5      Re Mintago Investments Ltd, Depot Corporation Ltd v Hollis [2018] NZHC 100.

6      High Court Rules 2016, r 19.5A.

7      Commissioner of Inland Revenue v Elementary Solutions Ltd [2017] NZHC 2411.

8      High Court Rules 2016, r 19.13.

liquidator seeks directions on the creditor’s claim. There is a procedural difference in that a liquidator is entitled as of right to use the originating application procedure because of r 19.4; whereas the creditor may need to consider whether a Part 18 claim is more appropriate and will need leave under r 19.5 if the creditor wants to use the originating application procedure. That aside, the procedural matters are broadly the same. It really comes to a matter of case management and procedure. No issue of jurisdiction properly arises.

[15]   In this case, neither the Māori Trustee nor the liquidators contend that Zelande Ltd is a debtor of the company. Mr Burt confirmed that the liquidators are not seeking to wipe out the creditor’s claim and to seek recovery of damages on top (although the liquidators will put Zelande Ltd to proof on its claim). It is a matter of establishing what the amount of the claim is. In establishing the amount, insolvency set-off under s 310 of the Companies Act will apply. There is obvious mutuality. The liquidators might say on behalf of the company that the claim can be reduced because of abatement of price, statutory set-off, equitable set-off or counterclaim to establish a net indebtedness between the parties under s 310. Since the liquidators do not say that Zelande Ltd is a debtor, it would be odd to require the liquidators to bring a general proceeding to recover damages against Zelande Ltd, given the undoubted application of insolvency set-off under s 310, which is mandatory, substantive and self-executing.

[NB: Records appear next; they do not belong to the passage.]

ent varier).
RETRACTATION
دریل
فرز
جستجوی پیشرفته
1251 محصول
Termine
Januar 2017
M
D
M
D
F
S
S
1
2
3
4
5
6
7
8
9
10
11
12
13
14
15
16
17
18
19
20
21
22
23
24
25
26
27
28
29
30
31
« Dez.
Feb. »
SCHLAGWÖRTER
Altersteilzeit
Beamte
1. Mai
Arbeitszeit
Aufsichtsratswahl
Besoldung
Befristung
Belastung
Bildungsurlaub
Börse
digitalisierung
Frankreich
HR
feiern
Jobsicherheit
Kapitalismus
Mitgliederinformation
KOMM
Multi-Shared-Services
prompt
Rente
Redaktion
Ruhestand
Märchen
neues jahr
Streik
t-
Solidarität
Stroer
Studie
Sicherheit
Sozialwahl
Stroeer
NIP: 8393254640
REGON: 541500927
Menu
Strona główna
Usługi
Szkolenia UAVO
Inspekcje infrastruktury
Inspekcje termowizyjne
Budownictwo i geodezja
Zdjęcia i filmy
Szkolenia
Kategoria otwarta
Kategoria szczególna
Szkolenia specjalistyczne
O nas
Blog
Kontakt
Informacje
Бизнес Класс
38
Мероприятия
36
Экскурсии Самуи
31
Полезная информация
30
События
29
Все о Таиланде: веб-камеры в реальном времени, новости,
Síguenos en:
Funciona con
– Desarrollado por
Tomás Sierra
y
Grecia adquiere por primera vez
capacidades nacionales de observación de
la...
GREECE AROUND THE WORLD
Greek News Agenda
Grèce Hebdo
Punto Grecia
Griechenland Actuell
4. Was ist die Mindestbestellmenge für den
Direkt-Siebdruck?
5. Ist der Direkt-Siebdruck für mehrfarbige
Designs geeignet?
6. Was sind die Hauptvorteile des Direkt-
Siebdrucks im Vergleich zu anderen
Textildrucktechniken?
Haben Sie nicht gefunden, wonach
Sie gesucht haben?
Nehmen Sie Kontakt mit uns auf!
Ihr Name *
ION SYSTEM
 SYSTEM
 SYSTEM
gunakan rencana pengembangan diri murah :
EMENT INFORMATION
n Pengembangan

[16]   This proceeding deals with the liquidators’ function of considering and accepting claims to work out how to distribute assets. That function falls squarely within the Court’s power to supervise the liquidators under s 284 of the Companies Act. It allows the liquidators to apply to the Court for directions where they are in doubt how to deal with a creditor’s claims. Accordingly, I find this proceeding was properly brought under s 284 of the Companies Act.

[17]   That leaves case management. At the hearing on 30 October 2019, the matters to be decided are (a), (b) and (c) in the application. There will not be a final determination of the amount of Zelande’s claim but it would be useful to have evidence as to the amount of Zelande’s invoices, what payments it has received and how much is left outstanding. Other matters under (d) and (e) will be the subject of another hearing later. Given the contested factual matters, there should be appropriate

pleadings to allow the issues to be properly identified and there should also be discovery. Mr Gustafson and Mr Burt were confident that they could confer and offer a memorandum as to case management directions. It may be appropriate to have the hearing on 30 October first and to give decisions after that, because that may assist counsel in working out the appropriate way forward from there.

[18]   Mr Burt has asked for costs. He submits that Zelande Ltd sought a determination that the proceeding was flawed in respect of direction (e) as being inappropriate under s 284 and I ruled against that submission. While I accept that point, the hearing really became an exercise in case management and I am happy to regard it as such. My practice with most case management conferences is to treat the costs as costs of the proceeding which can await determination of the final hearing. I accept the point that Zelande Ltd has failed on its argument that direction (e) could not be sought under s 284. The costs for today ought to be properly taken into account after the hearing on 30 October when I will decide costs generally for the proceeding.